To create great training, we identified what we do better than anyone else. These are our differentiators:

  1. We’ve built tools and scripts we can quickly train people to use effectively to diagnose server health and performance and tackle tough indexing problems.
  2. We’ve created specialized materials to help developers learn the critical factors to SQL Server performance in a short amount of time
  3. We have refined queries and techniques to teach developers to recommend effective changes in their environment
  4. We have an army of slide decks, blog posts, and even animated gifs to help developers solve performance problems, no matter how niche– so making Q&A awesome is no problem.

Knowing these differentiators made our mission clear. We knew we could change people’s careers with a short 2 day class, targeted at a specific audience (developers), and give them immediately useful scripts and techniques to improve performance.

We applied also looked at differentiators for how we offer the training itself. What new things could we do to help people access the training and make it work for them in a new way?

  • We created a business justification form to help people show the value of their training to management before signing up.
  • We also included two two-hour group Q&A webcasts for just the people in the training session two weeks after the event. You know how most trainings leave you with a feeling of confusion about a few topics when you get back to your desk and try to apply what you learned? These Q&A webcasts mean our attendees can get answers for those difficult situations.

Define your differentiators for yourself. What do you do better than anyone else in your environment? What needs do you fill, or could you fill, that nobody else covers well? Where are the gaps and needs in your workplace that you find interesting?

Step 3: Don’t Kill Yourself with Focus

You’ll never get permission to have an idea.

We didn’t start our business with the plan of giving our own training events. We love consulting. We speak in front of people all the time– we give our weekly webcasts and speak at local and national conferences, but we primarily think of ourselves as people who go out and initiate change rather than people who stand behind a podium and lecture. We naturally focused on consulting as our core business.It's easy to know facts.
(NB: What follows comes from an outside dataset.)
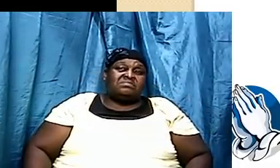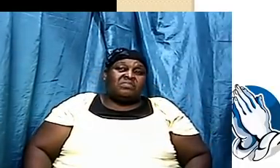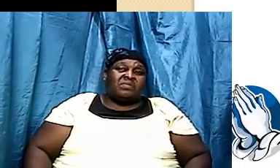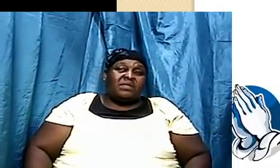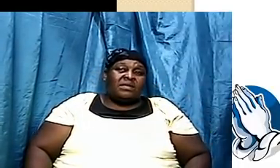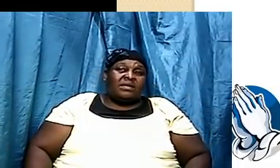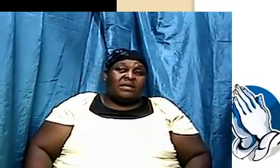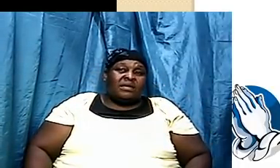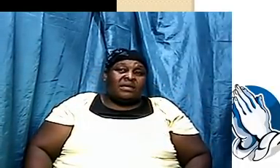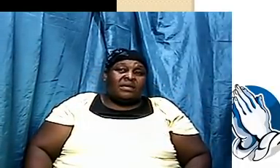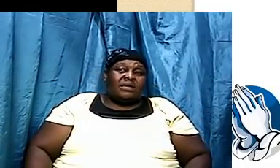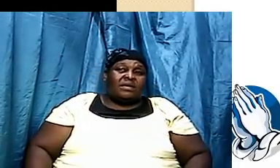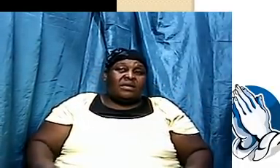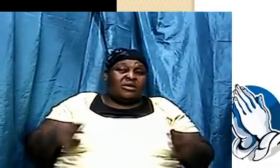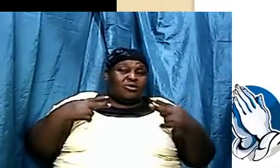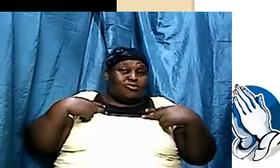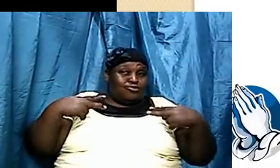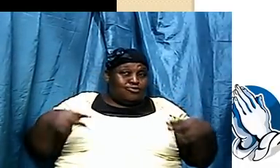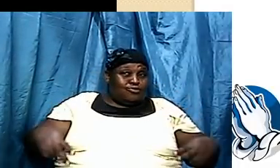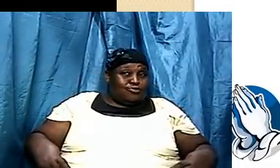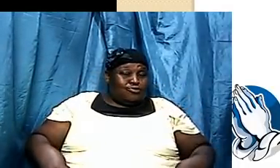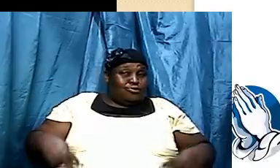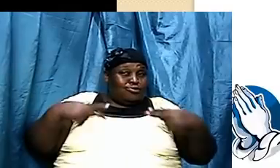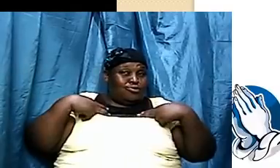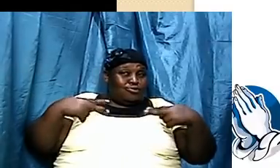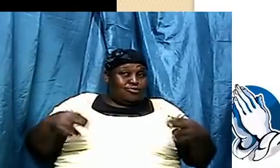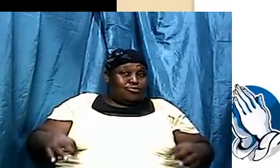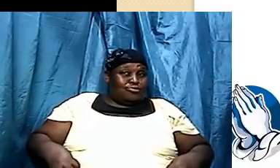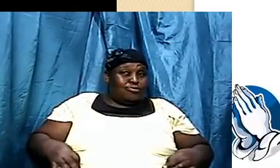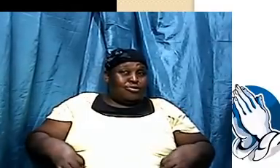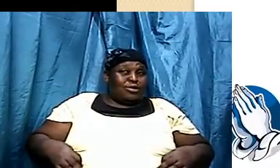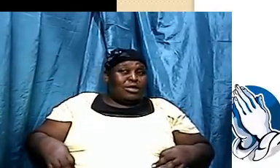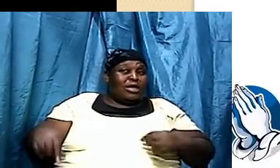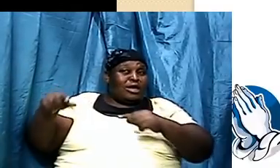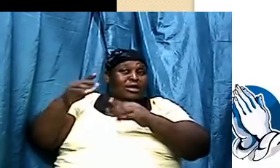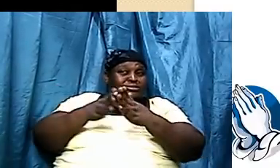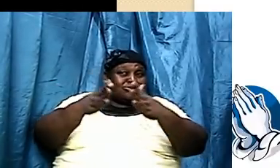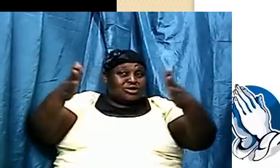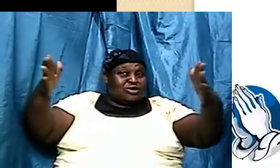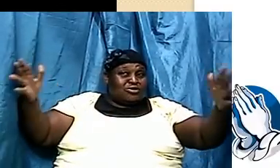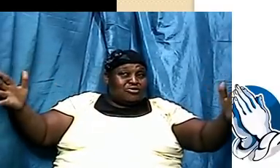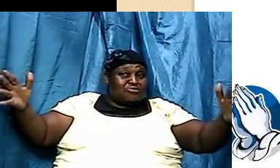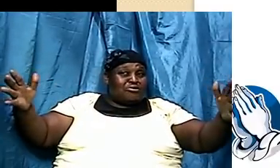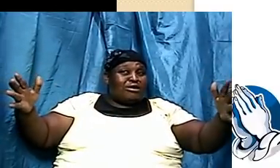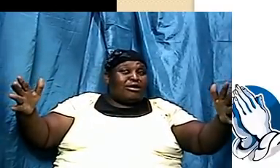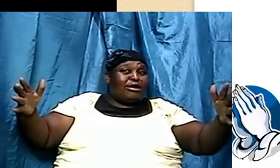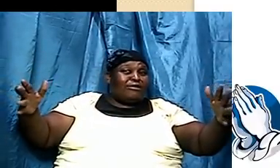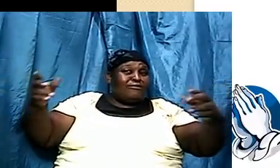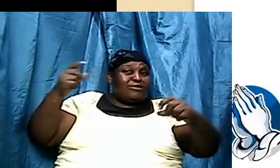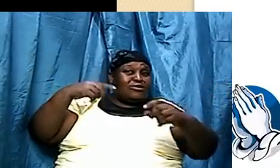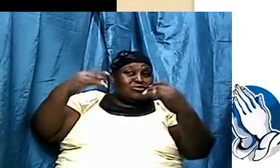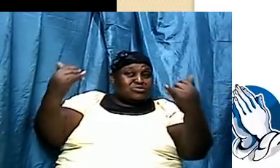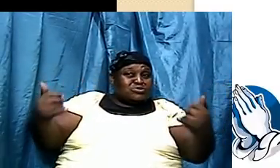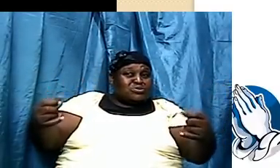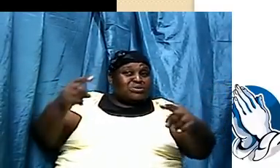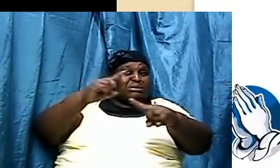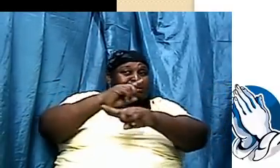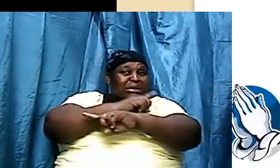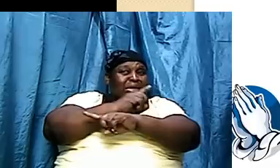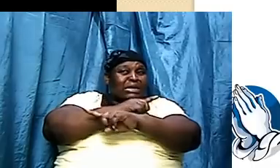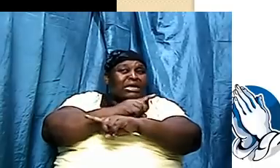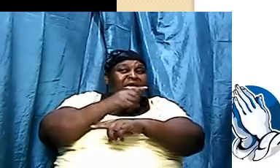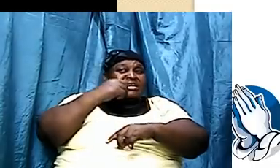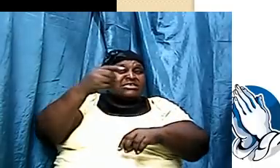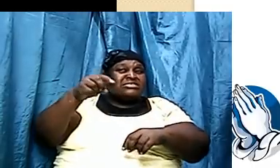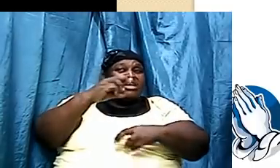uniform terrians and general evolution is today claim our world is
It's difficult to be effective.

Focus is great and it can help make you successful. But too much focus makes you predictable. It keeps you from really using your secret sauce.

We give training because we were open to a new idea. We realized that two day training is perfect to teach a developer what they need to know about performance tuning SQL Server to design changes for real-world environments. It’s just enough time to get them out of the office and teach them how to use the right tools, but not so long that they’re swamped under an incredible tidal wave of email when they return.

Set aside time at least once a month to think about how your job could be dramatically different. Don’t restrict yourself by immediate needs or how much time you have available. Give yourself room to dream of what you’d be really proud of doing in six months or a year.

Here’s the key: don’t wait until you’re having problems to make your work more awesome. Be creative and act on your aspirations when you’re already successful and busy. That’s often when you’ll have your best ideas! We added our training offering at a time when we were already very successful, simply because we knew we could offer a very high quality product and help developers in a way nobody else can.

The Secret Sauce Isn’t Out of Reach

Good news: if you read our newsletter every week or even just made it to this point in the post, you’re probably a specialist already. You may sometimes feel like a small fish in the big SQL Server pond, but that’s just human nature. If you’re even in the pond you are well on your way toward becoming very good at jobs that are difficult to fill.

Skills that can set you apart like becoming great at performance tuning SQL Servers are completely within your reach. A few steps to find the right path is all it takes.